• Your Child’s First Visit

  • When?

    Our office, as well as the American Academy of Pediatric Dentistry, recommends that your child visit the dentist by his/her 1st birthday or 6 months after eruption of the first tooth - whichever occurs first. Our pediatric dental staff is trained and has extensive experience treating children who have significant medical and/or behavioral health care requirements. The approach will vary from child to child and will be discussed with you at the initial visit. Please inform us if your child has special health and dental care needs prior to their first visit.

  • How can I prepare my child for their first visit?

    You play an important role in making your child's first dental experience a positive one. Any anxiety on your part will be sensed by your child. Convey good feelings to your child about dental visits being a part of growing up and let your child know they are going to learn lots of new ways to make their teeth sparkle and enjoy a healthy smile. You can explain that Dr. Jason will count and possibly "take pictures" of his/her teeth.

    Please do not tell your child that the dentist will not hurt, as the idea of being hurt may have never entered your child's mind. Also, please do not use the words needle, shot, drill, pull, or any words suggesting unpleasantness. Even the use of these words in a joking manor will negatively impact your child's experience. Our goal is to perform the dental treatment in the easiest and most positive way possible for your child.

  • Will I stay with my child during the visit?

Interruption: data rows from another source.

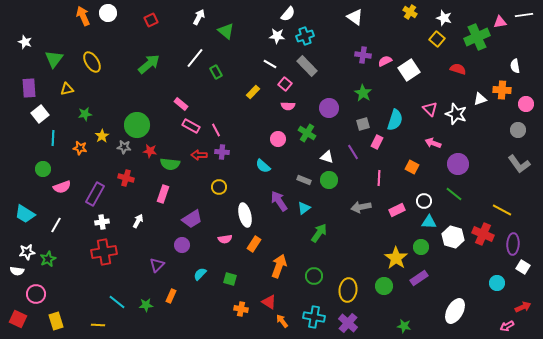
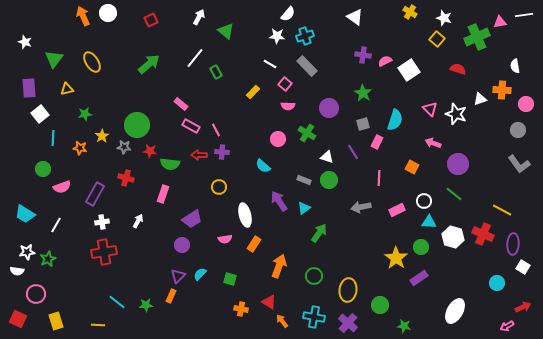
purple triangle at (157, 265): moved 21 px right, 11 px down
green circle at (384, 286): moved 4 px left, 19 px down
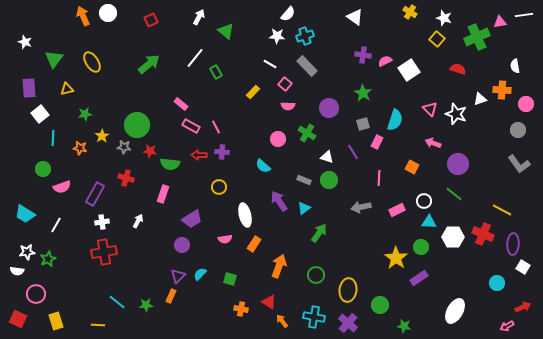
pink line at (216, 130): moved 3 px up
white hexagon at (453, 237): rotated 15 degrees counterclockwise
green circle at (314, 276): moved 2 px right, 1 px up
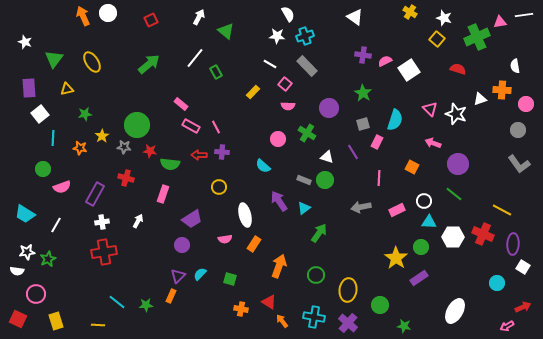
white semicircle at (288, 14): rotated 70 degrees counterclockwise
green circle at (329, 180): moved 4 px left
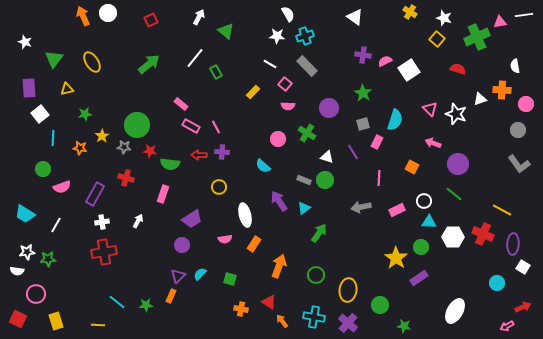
green star at (48, 259): rotated 21 degrees clockwise
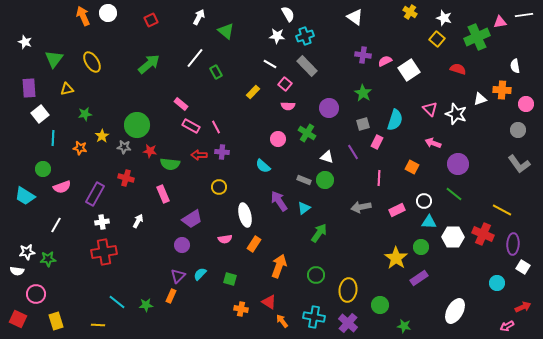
pink rectangle at (163, 194): rotated 42 degrees counterclockwise
cyan trapezoid at (25, 214): moved 18 px up
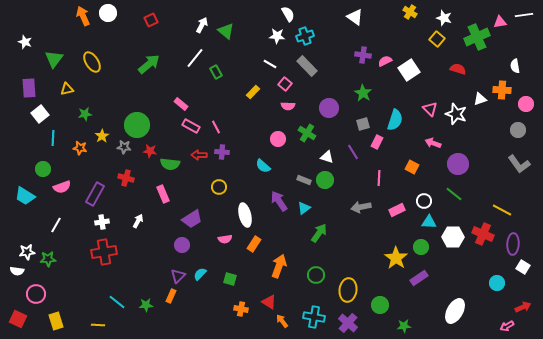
white arrow at (199, 17): moved 3 px right, 8 px down
green star at (404, 326): rotated 16 degrees counterclockwise
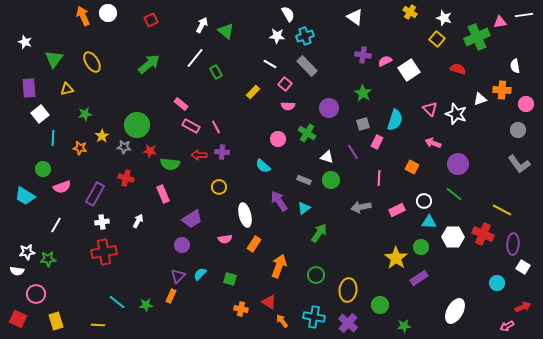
green circle at (325, 180): moved 6 px right
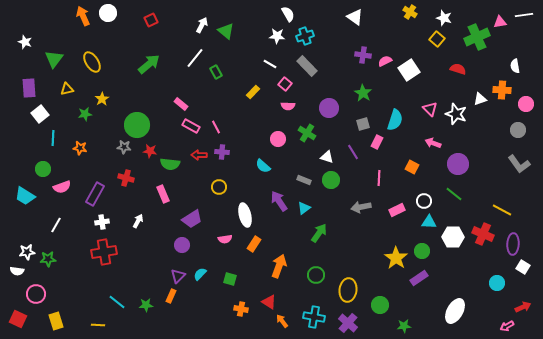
yellow star at (102, 136): moved 37 px up
green circle at (421, 247): moved 1 px right, 4 px down
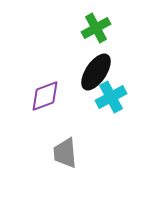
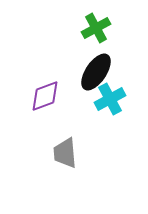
cyan cross: moved 1 px left, 2 px down
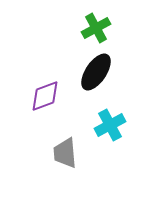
cyan cross: moved 26 px down
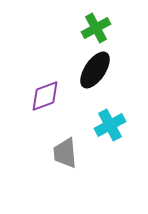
black ellipse: moved 1 px left, 2 px up
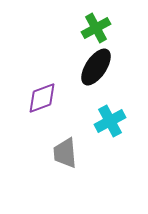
black ellipse: moved 1 px right, 3 px up
purple diamond: moved 3 px left, 2 px down
cyan cross: moved 4 px up
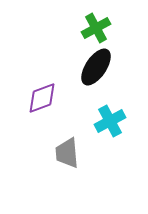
gray trapezoid: moved 2 px right
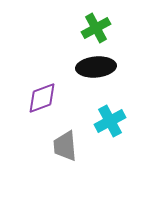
black ellipse: rotated 51 degrees clockwise
gray trapezoid: moved 2 px left, 7 px up
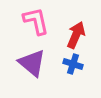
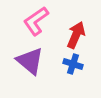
pink L-shape: rotated 112 degrees counterclockwise
purple triangle: moved 2 px left, 2 px up
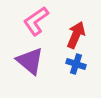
blue cross: moved 3 px right
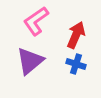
purple triangle: rotated 40 degrees clockwise
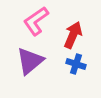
red arrow: moved 3 px left
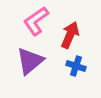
red arrow: moved 3 px left
blue cross: moved 2 px down
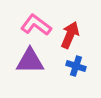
pink L-shape: moved 4 px down; rotated 72 degrees clockwise
purple triangle: rotated 40 degrees clockwise
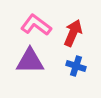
red arrow: moved 3 px right, 2 px up
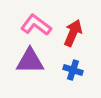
blue cross: moved 3 px left, 4 px down
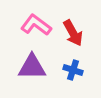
red arrow: rotated 128 degrees clockwise
purple triangle: moved 2 px right, 6 px down
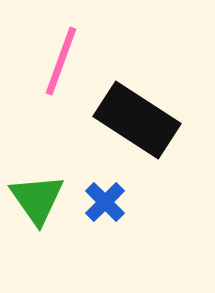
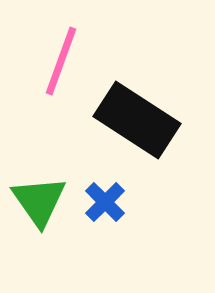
green triangle: moved 2 px right, 2 px down
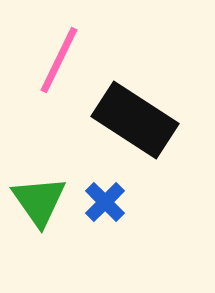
pink line: moved 2 px left, 1 px up; rotated 6 degrees clockwise
black rectangle: moved 2 px left
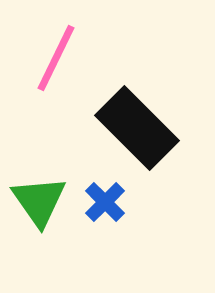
pink line: moved 3 px left, 2 px up
black rectangle: moved 2 px right, 8 px down; rotated 12 degrees clockwise
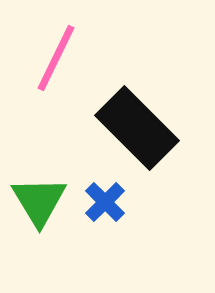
green triangle: rotated 4 degrees clockwise
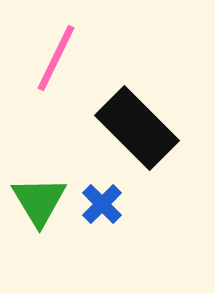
blue cross: moved 3 px left, 2 px down
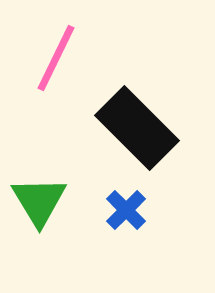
blue cross: moved 24 px right, 6 px down
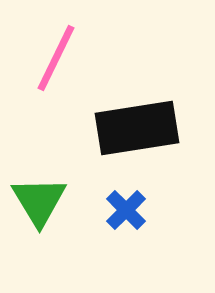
black rectangle: rotated 54 degrees counterclockwise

    We encourage parents to come into our treatment area to view the facilities and personally meet the Doctor and staff. After this initial visit, we hope that parents will feel comfortable enough to allow their child to enter the treatment area on their own for subsequent visits. We are all highly experienced in helping children overcome fear and anxiety. Anxiety is not uncommon in children, so please try not to be concerned if your child exhibits some negative behavior. This is normal and will soon diminish. Studies have shown that most children over the age of 3 react in a more positive way when permitted to experience the dental visit on their own.  If you choose to accompany your child, we ask that you assume a passive role of an observer. If more than one person is speaking to your child, they may become confused. Your help in this effort is greatly appreciated and will result in a positive relationship of trust and cooperation between your child and Dr. Jason.

  • Please DO!

    • Try to make dental visits enjoyable for your child; we'll help!
    • Set a good example! Brush and floss your own teeth daily, and visit the dentist regularly.
    • Read books with your child about visiting the dentist. Examples in our Links & Reviews tab.
  • Please do NOT:

    • Use a dental visit as a punishment.
    • Bribe your child into going to the dentist.
    • Let the child know you feel any anxiety about going to the dentist.
    • Let anyone tell your child scary stories about dental visits. Use words like hurt, pain, needle, drill, shot, etc.